June 20, 2022
Novel 3D foam current collector developed for desalination
A research group at the Hefei Institutes of Physical Science (HFIPS) of the Chinese Academy of Sciences has developed a flow-electrode capacitive desalination technology with a three-dimensional (3D) foam current collector for real seawater desalination. Their study was published in Water Research.
The flow electrode capacitive desalination (FCDI) technique, as a novel water treatment technology, has attracted great attention for seawater desalination. Traditional FCDI devices suffer from low charge transfer capacity and unsatisfied salt removal rate.
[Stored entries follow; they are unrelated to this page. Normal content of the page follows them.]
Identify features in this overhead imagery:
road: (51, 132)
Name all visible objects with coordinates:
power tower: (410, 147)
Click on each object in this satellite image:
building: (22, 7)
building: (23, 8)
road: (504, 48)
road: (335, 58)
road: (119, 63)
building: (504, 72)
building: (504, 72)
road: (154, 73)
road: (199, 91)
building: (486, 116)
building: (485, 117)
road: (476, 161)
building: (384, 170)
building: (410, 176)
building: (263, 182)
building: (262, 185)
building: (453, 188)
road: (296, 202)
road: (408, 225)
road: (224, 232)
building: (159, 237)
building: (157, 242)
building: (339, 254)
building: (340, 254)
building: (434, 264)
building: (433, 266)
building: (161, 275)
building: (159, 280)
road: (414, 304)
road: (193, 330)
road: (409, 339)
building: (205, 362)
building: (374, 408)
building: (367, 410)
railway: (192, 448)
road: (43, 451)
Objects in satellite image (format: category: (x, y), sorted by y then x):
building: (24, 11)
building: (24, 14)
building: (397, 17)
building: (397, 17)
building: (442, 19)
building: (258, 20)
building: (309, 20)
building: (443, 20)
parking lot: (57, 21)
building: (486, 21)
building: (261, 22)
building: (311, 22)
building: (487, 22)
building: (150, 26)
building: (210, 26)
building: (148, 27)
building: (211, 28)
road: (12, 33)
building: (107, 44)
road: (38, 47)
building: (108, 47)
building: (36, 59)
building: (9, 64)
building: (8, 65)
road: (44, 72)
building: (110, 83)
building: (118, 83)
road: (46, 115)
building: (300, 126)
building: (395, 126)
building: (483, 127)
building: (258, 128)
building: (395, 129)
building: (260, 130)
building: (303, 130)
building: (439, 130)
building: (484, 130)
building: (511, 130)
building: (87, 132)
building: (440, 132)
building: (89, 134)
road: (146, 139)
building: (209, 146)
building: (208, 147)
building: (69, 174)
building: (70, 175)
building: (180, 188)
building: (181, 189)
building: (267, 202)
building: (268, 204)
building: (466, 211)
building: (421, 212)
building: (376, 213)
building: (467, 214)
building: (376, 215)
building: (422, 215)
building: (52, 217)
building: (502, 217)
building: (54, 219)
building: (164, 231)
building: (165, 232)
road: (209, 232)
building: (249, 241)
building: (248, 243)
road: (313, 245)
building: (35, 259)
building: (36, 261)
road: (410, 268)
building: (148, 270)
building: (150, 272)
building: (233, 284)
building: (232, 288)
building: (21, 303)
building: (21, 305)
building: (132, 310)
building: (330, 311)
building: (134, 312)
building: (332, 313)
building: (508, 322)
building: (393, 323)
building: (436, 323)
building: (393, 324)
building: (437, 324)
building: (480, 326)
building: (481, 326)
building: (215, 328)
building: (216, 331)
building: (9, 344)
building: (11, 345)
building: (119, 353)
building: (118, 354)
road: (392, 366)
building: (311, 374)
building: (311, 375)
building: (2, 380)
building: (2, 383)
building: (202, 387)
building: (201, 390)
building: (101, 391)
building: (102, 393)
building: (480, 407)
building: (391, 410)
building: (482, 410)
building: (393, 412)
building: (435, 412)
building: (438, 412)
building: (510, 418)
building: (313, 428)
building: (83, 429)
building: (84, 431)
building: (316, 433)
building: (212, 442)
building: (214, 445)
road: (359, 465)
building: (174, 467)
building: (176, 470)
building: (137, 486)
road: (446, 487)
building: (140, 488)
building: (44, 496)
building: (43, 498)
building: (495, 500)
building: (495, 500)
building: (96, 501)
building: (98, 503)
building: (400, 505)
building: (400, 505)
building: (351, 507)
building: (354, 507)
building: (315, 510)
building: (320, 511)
Therefore, exploring new current collectors to improve the charge transfer capacity and electric field distribution of FCDI devices is an urgent need.
The 3D electric method has been considered as an effective solution to amplify charge transfer capability of FCDI devices for saline water treatment. It increases the surface-to-body ratio of the flow-electrode chambers, which can greatly promote the charge transfer area and electric field distribution.
In this study, the researchers proposed a 3D carbon-coated nickel foam to replace titanium mesh and graphite plate as a novel current collector for the enhancement of desalination performance in an FCDI device.
The 3D foam current collector acts as a charge conductor. Its intrinsic 3D interconnected open-pore structure was used as a flow channel to expand the charge transfer area and electric field distribution between the current collector and the carbon slurry.
The researchers simulated the electric field and flow field of carbon slurry in different pore sizes of 3D foam and 2D titanium mesh models in the 3D electric field and computational fluid dynamics simulations.
They found that the charge transfer area of the 3D foam current collector was significantly larger than that of the 2D planar current collector, which enabled more activated carbon particles to be charged effectively, and improved the charge transfer capacity and desalination performance of FCDI.
In addition, electrochemical measurements showed a significant reduction of the charge transfer resistance. The electrochemically active surface of the 3D foam current collector was enlarged. It showed a good efficiency of salt removal.
This novel 3D foam-structured current collector provides a new strategy to enhance the charge transfer capability and overall desalination efficiency of FCDI devices for seawater desalinization.